Autonomous drones typically use the GPS satellite navigation system to navigate autonomously. In the absence of sufficient GPS coverage, many drones rely on cameras. Both technologies have drawbacks. Researchers involved in the CARNIVAL project are currently working on new methods to improve radar navigation.
Autonomous drones can be deployed in many areas: They can be used in warehouses, in production facilities, as airborne suppliers or for inspections. Until a few years ago, these kinds of missions depended on the availability of a sufficiently strong GPS signal to support the autonomous navigation of the drones. Later, visual-based navigation technologies were added, requiring a camera to be placed on the drone, which – functioning similar to the human eye – helps the drone to find its way.

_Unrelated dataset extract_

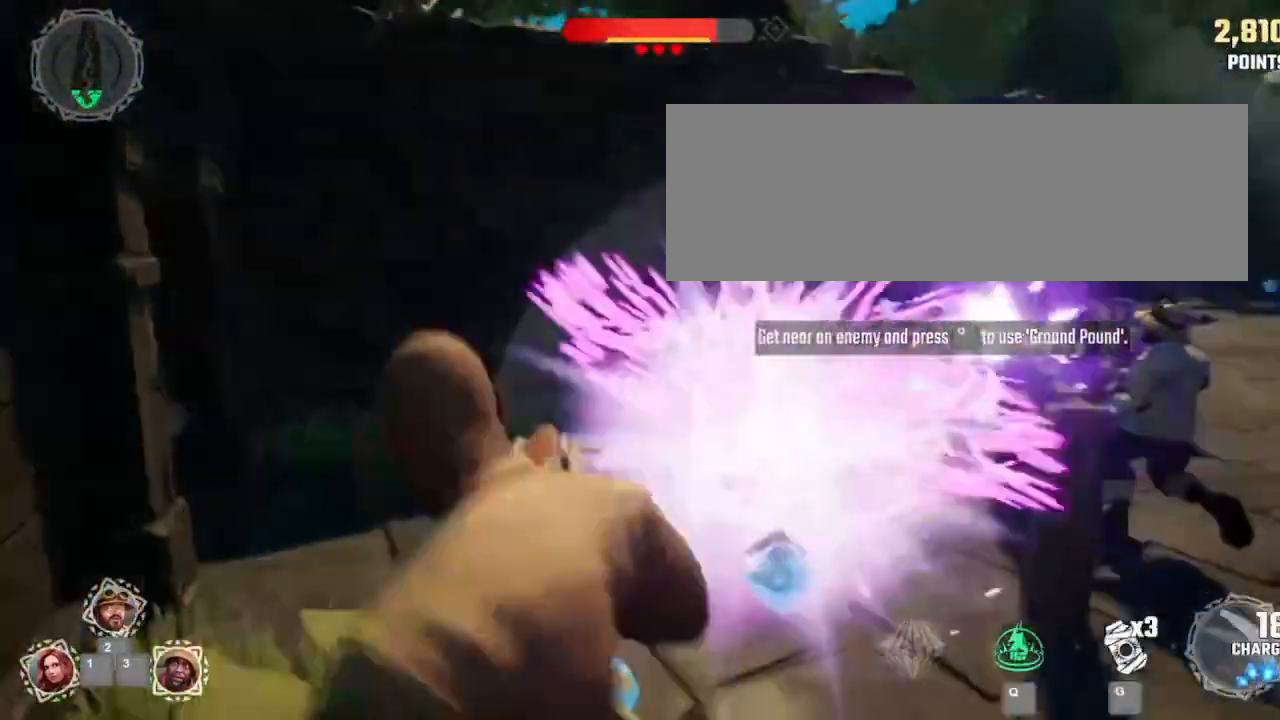
{"keys": ["q"], "mouse": [], "events": []}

“But this technology also has its limitations: If there is little or no light, difficulties can arise. Fog, smoke, dust or rain also have a major impact on functionality”, as Jan Michalczyk explains. He is a doctoral student in the Control of Networked Systems (CNS) research group at the University of Klagenfurt and is working on radar-based navigation options for drones in the CARNIVAL project. Privacy is another challenge associated with the use of cameras: “The fact that vast quantities of images also feature people discourages the use of this technology in industry.”

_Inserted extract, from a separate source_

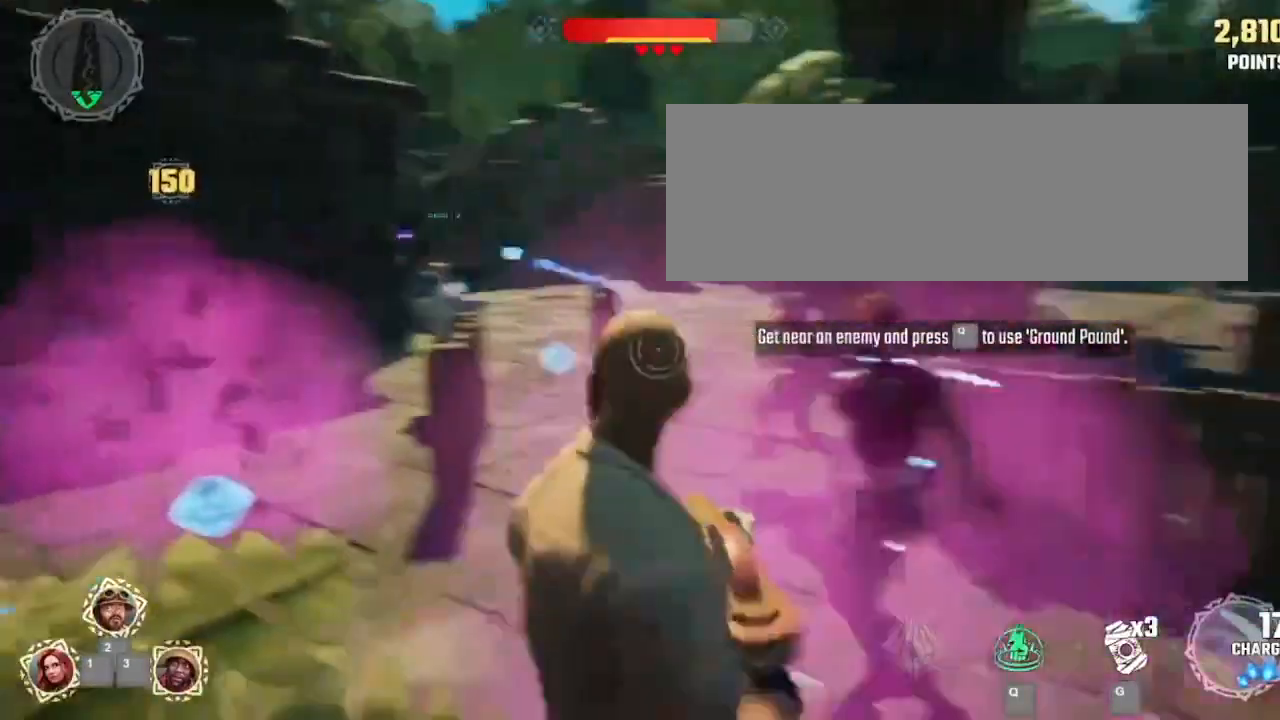
{"keys": ["q"], "mouse": [], "events": []}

Jan Michalczyk continues: “This is why we are working on a new generation of on-board localisation technology that relies on the use of radar. Radar offers many advantages, which the cameras also show: low cost, small size, low weight, low energy consumption. Yet at the same time, radar sensors do not need light to function. They are also able to perform their tasks in environments containing aerosol-laden air, a feature that is particularly relevant in industrial environments. Moreover, privacy is protected.” The challenges of this project involve generating and analysing appropriate radar signals that are suitable for state estimation and navigation.